At the beach, Rosie’s plan works — Terry is smitten, and they go swimming together. But the flimsy “borrowed” bathing suit proves disastrous, tearing apart in the surf. Rosie is forced to stay offshore until a blanket can be delivered. A press photographer captures the moment, and a tabloid runs the story of a Boston millionaire saving a mysterious socialite from drowning.

Rosie, having fallen for Terry, writes to ask him to meet her in the park after her riding lesson. But Bonnie Le Vonne and Goldie Torres — savvy Manhattan girls with keys to Terry and Tippy’s suites — learn of Rosie’s scheme. Meanwhile, Terry discovers Rosie’s real identity and working-class background, but agrees to keep the appointment. Dressed in borrowed riding clothes, Rosie tries to maintain the charade, but falls off her horse — literally and figuratively — when her secret begins to unravel.

Quitting her job at the hotel before Terry can confront her, Rosie overhears Bonnie and Goldie plotting to trap Terry into marrying Bonnie by luring him across the state line. She races to warn him.

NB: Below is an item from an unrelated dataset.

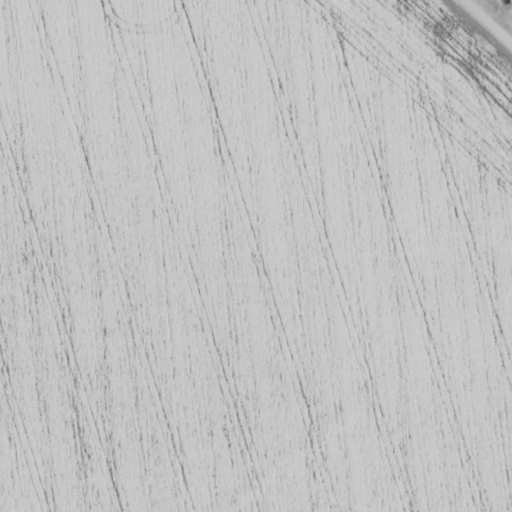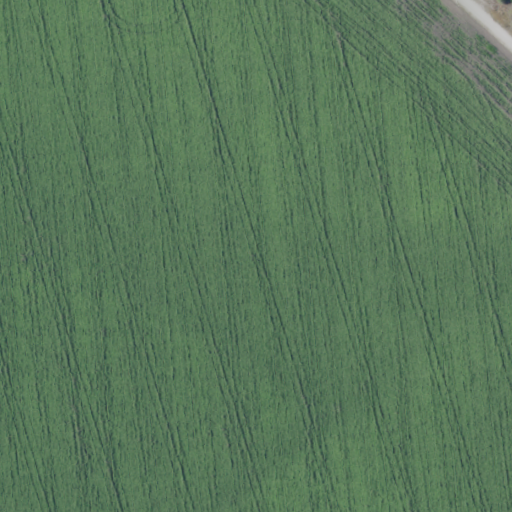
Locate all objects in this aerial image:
road: (476, 31)
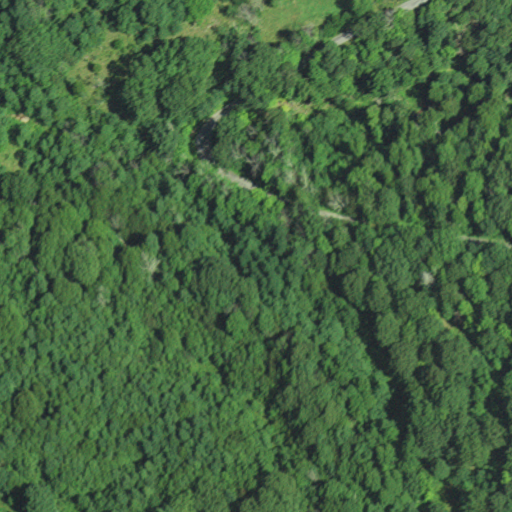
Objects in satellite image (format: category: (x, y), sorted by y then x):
road: (227, 175)
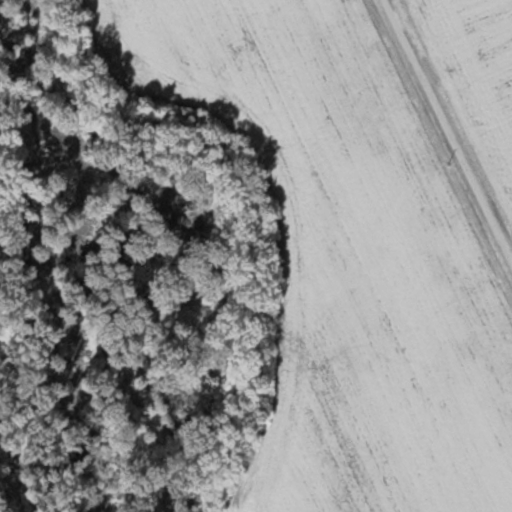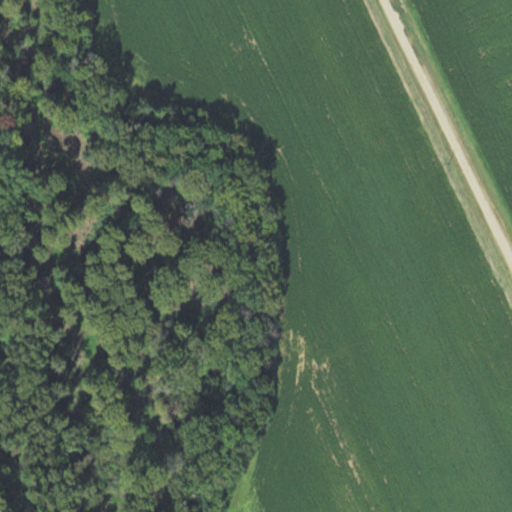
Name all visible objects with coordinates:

With the help of her “Three Musketeers,” Rosie crashes a hotel party — in the same suite where Terry is throwing his birthday celebration. Rosie wears a striking dress borrowed by Tony from Madame Fleurette’s fashion house. Fleurette appears at the party and recognizes the gown, pursuing Rosie through the hotel until everyone ends up in Terry’s room.

There, the truth unravels: Tony confesses to borrowing the gown, Izzy admits to pawning the jewelry, and Joe reveals the Rolls-Royce was also “borrowed.” Just as Bonnie tries to drag Terry away, a dishonored check marked “No Funds” arrives, leading her to abandon him — believing he’s just another pretender.

Terry, touched by Rosie’s sincerity, embraces her. Rosie assures him she doesn’t care if he has no money — just as his wealthy uncle arrives, revealing Terry’s allowance had simply temporarily been suspended, not his fortune. With the misunderstanding cleared, Rosie gets her rich husband after all — and one who truly loves her.

==Cast==
- Alice White as Rosalind McGill
- Jack Mulhall as Terry Vandeveer
- Thelma Todd as Bonnie Le Vonne
- Doris Dawson as Polly
- James Ford as Terry's pal
- Natalie Joyce as Goldie Torres
- Frances Hamilton as Bonnie's pal
- Fred Kelsey as Dugan
- Rose Dione as Madame Fleurette
- Fanny Midgley as Mary Ellen Toolen
- Larry Banthim as Toolen
- Georgie Stone as Tony Caponi
- Benny Rubin as Benny Cohen
- Andy Devine as Joe Cassidy
- Raymond Turner as Terry's valet

==Music==
The film featured the theme song entitled "I'm After That Baby" which was composed by Gerard Carbonara.

==Censorship==
When Naughty Baby was released, many states and cities in the United States had censor boards that could require cuts or other eliminations before the film could be shown. The Kansas censor board ordered a cut of an intertitle with the caption, "Don't come near me. I've no more clothes on than a sardine."

==Preservation==
The film was considered a lost film, with only the Vitaphone soundtrack still in existence. However, a print of Naughty Baby was discovered at the Museum of Modern Art film archive in 2017. A complete set of Vitaphone discs are in the film archive at the University of California, Los Angeles.